You often don’t get what you expect. For example, there’s a song by The Beatles, “A Day in the Life.” It contains two huge crescendos, and after the second one comes the wham! of a piano chord that slowly ebbs away. Well, my younger sister and I shared a room that had a radio alarm clock with the latest gizmo: a sleep function. You could set the radio to play for a certain amount of time without having to bother getting up to turn it off. And one night when we were in bed half asleep, “A Day in the Life” was broadcast. It played up to the end of the second crescendo, but instead of the piano chord every fiber of my being was expecting next, we heard the tiniest, almost imperceptible click! as the sleep function turned off the music.

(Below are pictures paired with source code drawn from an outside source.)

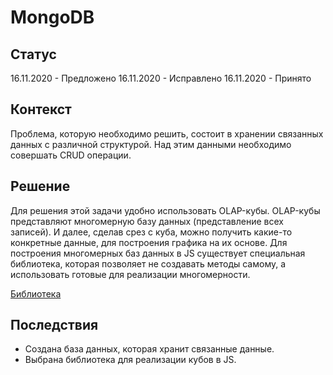 # MongoDB

## Статус
16.11.2020 - Предложено
16.11.2020 - Исправлено
16.11.2020 - Принято

## Контекст
Проблема, которую необходимо решить, состоит в хранении связанных данных с различной структурой. Над этим данными необходимо совершать CRUD операции.

## Решение
Для решения этой задачи удобно использовать OLAP-кубы. OLAP-кубы представляют многомерную базу данных (представление всех записей). И далее, сделав срез с куба, можно получить какие-то конкретные данные, для построения графика на их основе. Для построения многомерных баз данных в JS существует специальная библиотека, которая позволяет не создавать методы самому, а использовать готовые для реализации многомерности.

[Библиотека](https://github.com/feonit/olap-cube-js)

## Последствия
- Создана база данных, которая хранит cвязанные данные.
- Выбрана библиотека для реализации кубов в JS.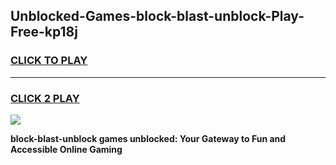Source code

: 
## Unblocked-Games-block-blast-unblock-Play-Free-kp18j
<h3>
<a href="https://premium76.site?title=block-blast-unblock&ref=12A">CLICK TO PLAY</a></h3>
<hr>

<h3>
<a href="https://premium76.site?title=block-blast-unblock&ref=12A">CLICK 2 PLAY</a>
  
</h3>

<a href="https://premium76.site?title=block-blast-unblock&ref=12A"><img src="https://clearcache.store/games.png"></a>


**block-blast-unblock games unblocked: Your Gateway to Fun and Accessible Online Gaming**
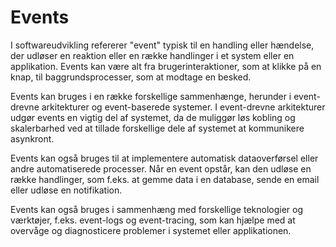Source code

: # Events

I softwareudvikling refererer "event" typisk til en handling eller hændelse, der udløser en reaktion eller en række handlinger i et system eller en applikation. Events kan være alt fra brugerinteraktioner, som at klikke på en knap, til baggrundsprocesser, som at modtage en besked.

Events kan bruges i en række forskellige sammenhænge, herunder i event-drevne arkitekturer og event-baserede systemer. I event-drevne arkitekturer udgør events en vigtig del af systemet, da de muliggør løs kobling og skalerbarhed ved at tillade forskellige dele af systemet at kommunikere asynkront.

Events kan også bruges til at implementere automatisk dataoverførsel eller andre automatiserede processer. Når en event opstår, kan den udløse en række handlinger, som f.eks. at gemme data i en database, sende en email eller udløse en notifikation.

Events kan også bruges i sammenhæng med forskellige teknologier og værktøjer, f.eks. event-logs og event-tracing, som kan hjælpe med at overvåge og diagnosticere problemer i systemet eller applikationen.
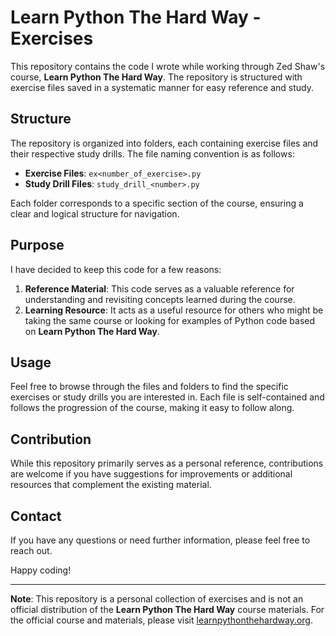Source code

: # Learn Python The Hard Way - Exercises

This repository contains the code I wrote while working through Zed Shaw's course, **Learn Python The Hard Way**. The repository is structured with exercise files saved in a systematic manner for easy reference and study.

## Structure

The repository is organized into folders, each containing exercise files and their respective study drills. The file naming convention is as follows:

- **Exercise Files**: `ex<number_of_exercise>.py`
- **Study Drill Files**: `study_drill_<number>.py`

Each folder corresponds to a specific section of the course, ensuring a clear and logical structure for navigation.

## Purpose

I have decided to keep this code for a few reasons:

1. **Reference Material**: This code serves as a valuable reference for understanding and revisiting concepts learned during the course.
2. **Learning Resource**: It acts as a useful resource for others who might be taking the same course or looking for examples of Python code based on **Learn Python The Hard Way**.

## Usage

Feel free to browse through the files and folders to find the specific exercises or study drills you are interested in. Each file is self-contained and follows the progression of the course, making it easy to follow along.

## Contribution

While this repository primarily serves as a personal reference, contributions are welcome if you have suggestions for improvements or additional resources that complement the existing material.

## Contact

If you have any questions or need further information, please feel free to reach out.

Happy coding!

---

**Note**: This repository is a personal collection of exercises and is not an official distribution of the **Learn Python The Hard Way** course materials. For the official course and materials, please visit [learnpythonthehardway.org](https://learnpythonthehardway.org).
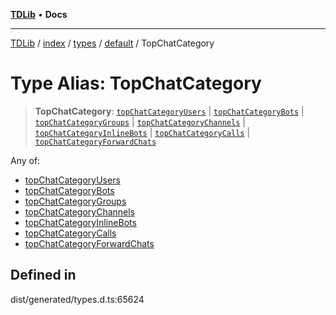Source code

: [**TDLib**](../../../../../../README.md) • **Docs**

***

[TDLib](../../../../../../modules.md) / [index](../../../../../README.md) / [types](../../../README.md) / [default](../README.md) / TopChatCategory

# Type Alias: TopChatCategory

> **TopChatCategory**: [`topChatCategoryUsers`](topChatCategoryUsers.md) \| [`topChatCategoryBots`](topChatCategoryBots.md) \| [`topChatCategoryGroups`](topChatCategoryGroups.md) \| [`topChatCategoryChannels`](topChatCategoryChannels.md) \| [`topChatCategoryInlineBots`](topChatCategoryInlineBots.md) \| [`topChatCategoryCalls`](topChatCategoryCalls.md) \| [`topChatCategoryForwardChats`](topChatCategoryForwardChats.md)

Any of:
- [topChatCategoryUsers](topChatCategoryUsers.md)
- [topChatCategoryBots](topChatCategoryBots.md)
- [topChatCategoryGroups](topChatCategoryGroups.md)
- [topChatCategoryChannels](topChatCategoryChannels.md)
- [topChatCategoryInlineBots](topChatCategoryInlineBots.md)
- [topChatCategoryCalls](topChatCategoryCalls.md)
- [topChatCategoryForwardChats](topChatCategoryForwardChats.md)

## Defined in

dist/generated/types.d.ts:65624

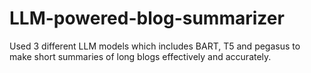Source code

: # LLM-powered-blog-summarizer
Used 3 different LLM models which includes BART, T5 and pegasus to make short summaries of long blogs effectively and accurately.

We both sat up in bed shrieking. The failure of that chord to sound made it seem as if time had stopped. But there was nothing we could do about it. That “other shoe” was never going to drop.
We have great expectations of God too. Five times the Bible assures us that what we ask of God in faith, we will receive (Matthew 7:8, 21:22, Mark 11:24, Luke 11:10, John 16:24, 1 John 3:22).
It sure doesn’t seem that way sometimes. St. James tells us if we don’t receive it’s because we ask wrongly to spend on our passions (James 4:3). But what if your prayer truly is unselfish? What if you don’t receive what you ask for then?
In Luke, just before Christ’s assurance that we will receive, He tells us to be persistent in asking (Luke 11:5-8). I have to tell you this can work. Sometimes it takes a mighty lot of persistence–in my own case, 15 years of prayer for permission from my Spiritual Director to publish my first novel, Rain from Heaven. Fifteen years of prayer and trust may seem like a lot (well, it is!), but after that decade and a half I not only got what I was asking for but ended up with a far better, more polished book.
[SIDENOTE: I got into this business about asking and receiving a bit in my novel Amaranth. In it, the protagonist, Peter, keeps making requests of God but seemingly receiving no answer. In the end he realizes that every time he’d prayed, he’d gotten what he wanted, although not the way he expected. Instead, each time he got something better.]
My great expectation is that God will be true to His promise to grant what we ask for. Even if it takes fifteen years. Even if I don’t live to see it.
If I don’t get what I expected in this life, I’m sure God will grant me something far better in the next.